I have been a full time fitness instructor for just over 30 years now. I started in aerobics, moved through ‘Bums, Legs and Tums’, callanetics and even line dancing to an altogether more interesting and rewarding area of fitness...

Exercise for all ages and conditions. I struggle to find a name to cover all that I do but I think that this pretty much does it. It’s a rewarding area requiring experience and specialist knowledge. I never simply go through the motions of a class. There is no standard class format. Every movement is thought through to consider what it does in terms of the potential benefit as well as the potential risk. This specific approach enables almost anyone to take part in my class. Some may need to lie on a massage couch rather than the floor, the class size is very small and I have a selection of pillows for added support and cushioning.

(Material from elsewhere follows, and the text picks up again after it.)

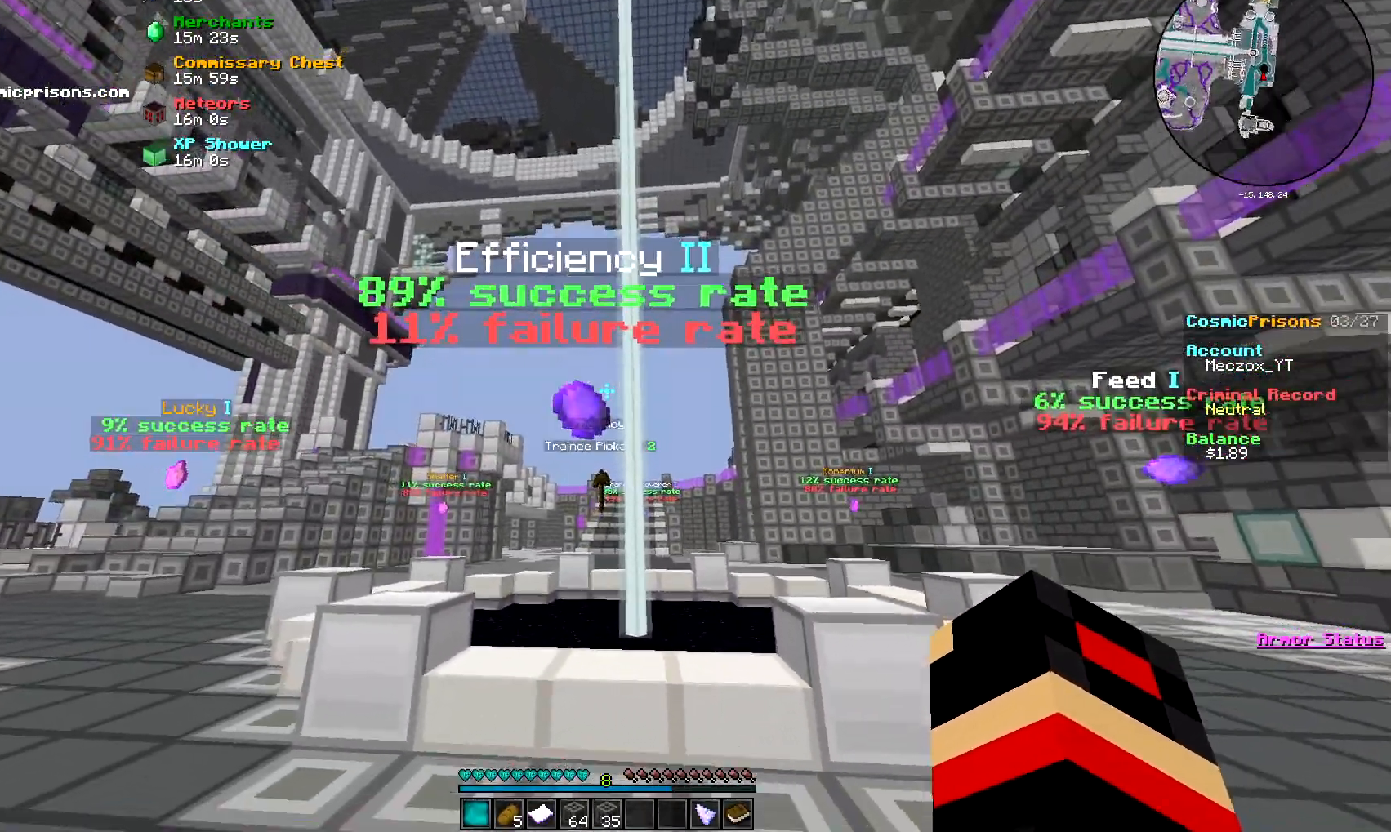
{"keys": [], "mouse": [], "events": []}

I base my class on the focus, control and concentration of Pilates. Clients learn to control every movement their body makes and to be aware of exactly which muscle is causing the movement or stabilising the body while it moves. Added to this I use the fundamental back care exercises as recommended by Williams and McKenzie. I consider the spinal load through each movement. I never teach roll downs, sit ups and rarely use seated positions.   The recommended range of movement required by life is my goal with clients aiming for this, not the extreme range some exercise regimes use. Bio Mechanic principles of pelvic stability and nerve mobility play a large part in ensuring mobilisation and the prevention of dysfunctional muscle tissue. I work on the abdominal stability muscles along with the gluteals, teaching the principle that our muscles provide the scaffolding to our bone structure. Balance is another important area with simple exercises to improve balance and to reduce the risk of falling in the future. To complete this I work on postural muscles of the upper body to ward off the hunched neck position so often seen in the older generation.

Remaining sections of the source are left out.